YOUR TASK: Look for the string "MESHKI" in the data below, and copy each line that holds it.

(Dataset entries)
————

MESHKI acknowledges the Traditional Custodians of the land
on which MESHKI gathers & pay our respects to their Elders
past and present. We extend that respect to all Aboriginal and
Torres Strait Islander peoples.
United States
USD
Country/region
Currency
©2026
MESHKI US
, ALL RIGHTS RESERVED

————

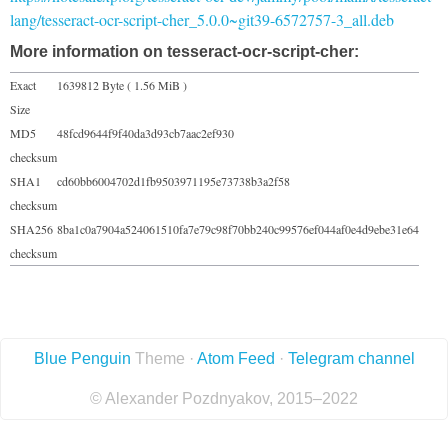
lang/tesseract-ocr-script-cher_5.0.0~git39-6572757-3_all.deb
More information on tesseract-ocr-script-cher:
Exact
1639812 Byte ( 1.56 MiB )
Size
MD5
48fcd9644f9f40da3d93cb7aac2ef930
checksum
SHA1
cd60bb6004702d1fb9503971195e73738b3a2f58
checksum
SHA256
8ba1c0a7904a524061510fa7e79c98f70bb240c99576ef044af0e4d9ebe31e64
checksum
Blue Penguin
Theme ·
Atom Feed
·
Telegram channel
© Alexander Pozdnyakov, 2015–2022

————

RESPONSE TO THIS TASK:
MESHKI acknowledges the Traditional Custodians of the land
on which MESHKI gathers & pay our respects to their Elders
MESHKI US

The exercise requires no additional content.